Solihull choral Society performing at Olton Friary

Wall to wall Mozart in a beautiful church is perfect anticipation for Easter, now on the horizon.

However conductor Andrew Fletcher had interesting balance challenges with his large forces.

The usual problem of imbalance between choir voices was not helped by their 17 men being partly hidden behind the splendid phalanx of women, who in turn, were fronted by the substantial chamber music skills of Queen’s Park Sinfonia.

Four young solo singers were to the fore, all adding to a very full sound in this magnificently resonant space.

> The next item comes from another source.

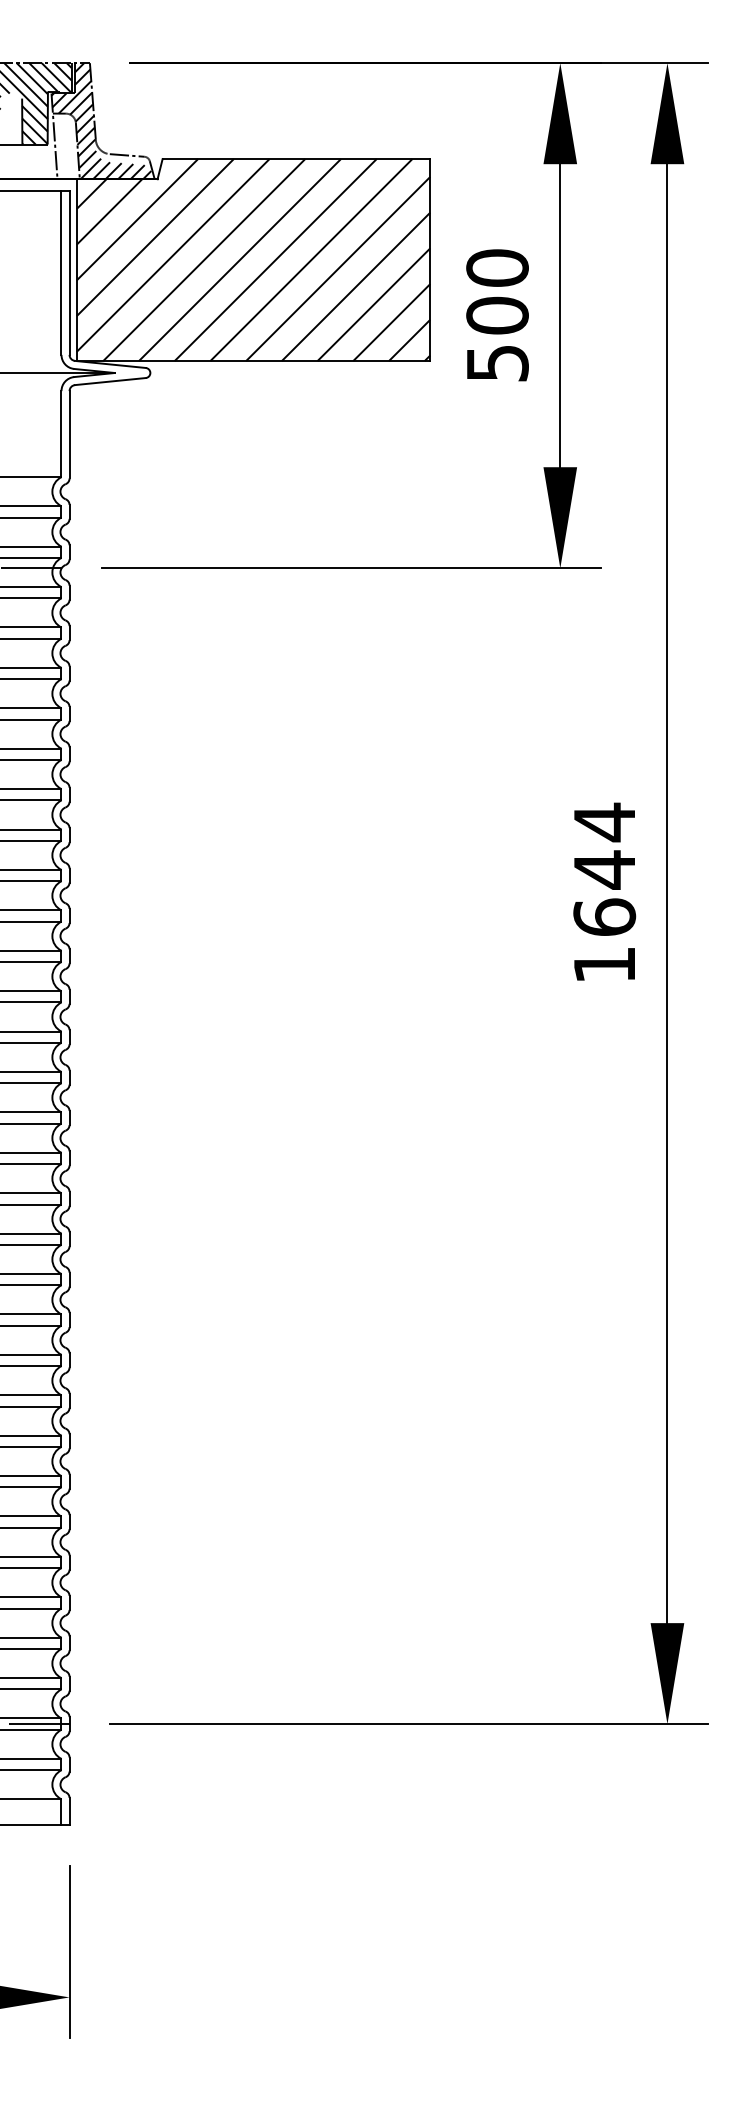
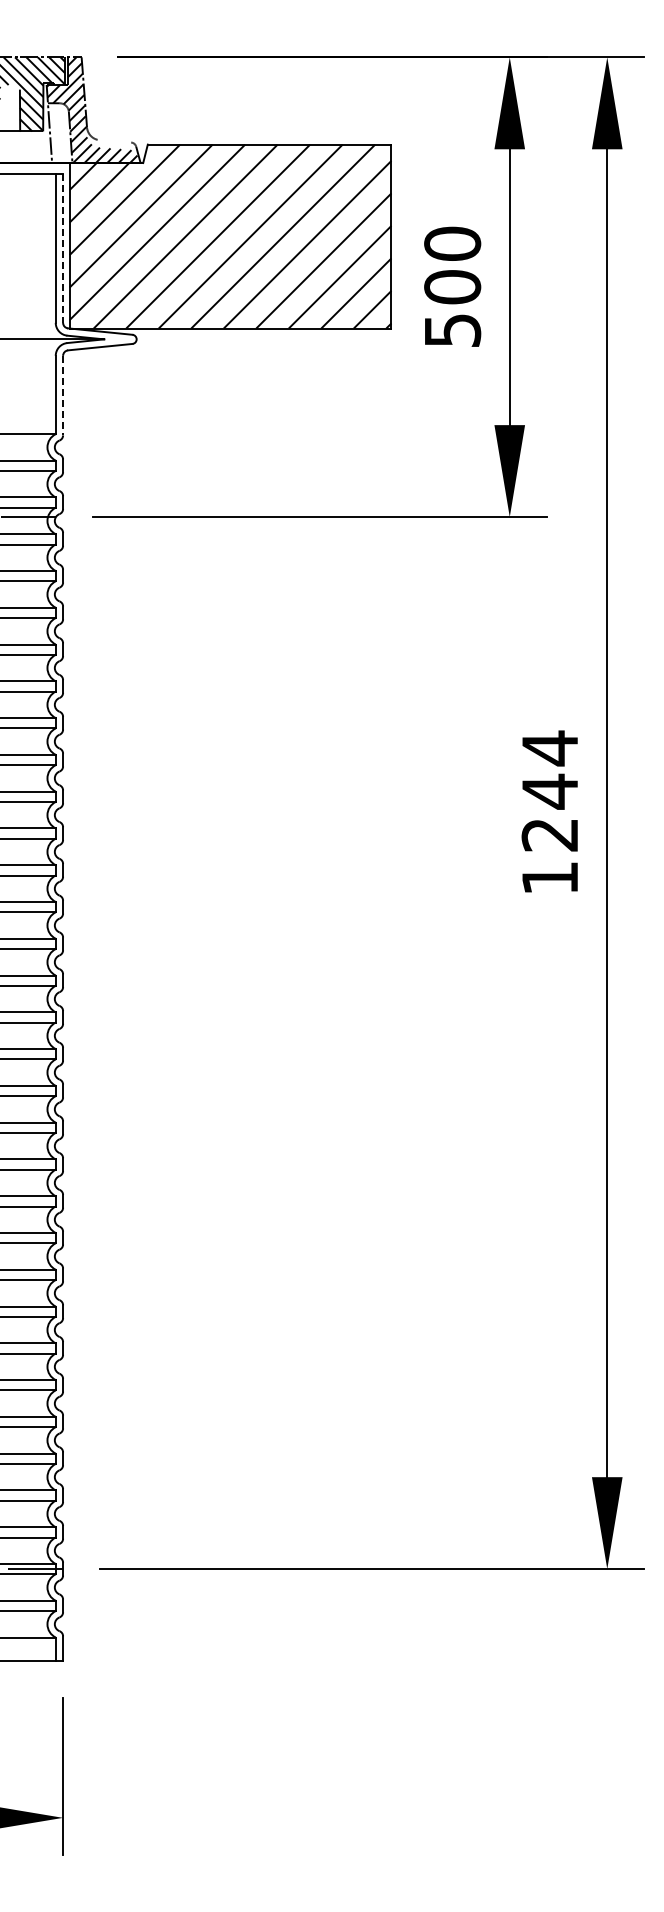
line: (127, 155) -> (115, 141), removed
line: (69, 274) -> (63, 249), solid -> dashed
line: (69, 434) -> (63, 395), solid -> dashed
text: (603, 917) -> (549, 834), 1644 -> 1244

Vespers K339 set the divine atmosphere; Mozart’s final work for Salzburg Cathedral. Soprano Ruth McElvanney and mezzo Elspeth Marrow’s tone could have blended more convincingly, possibly risking more drama but with less-permeating top soprano tones. Enthusiasm from the choir was enhanced by a truly sensitive solo trombone, a delight to hear.

Mozart’s Requiem K626 was unfinished, with parts of the score remaining in skeletal form when he died – so, perhaps not 100% Mozart throughout, but a much loved masterpiece nevertheless.

Fine orchestral playing included neat semiquaver passages, lovely snatches of solo violin and again excellent trombone solos and general instrumental support.

Choir intonation was a worry at the messy beginning of Offertory, but tenor Chris Fitzgerald-Lombard and bass Daniel d’Souza added to the overall musicality with a sense of drama and true involvement.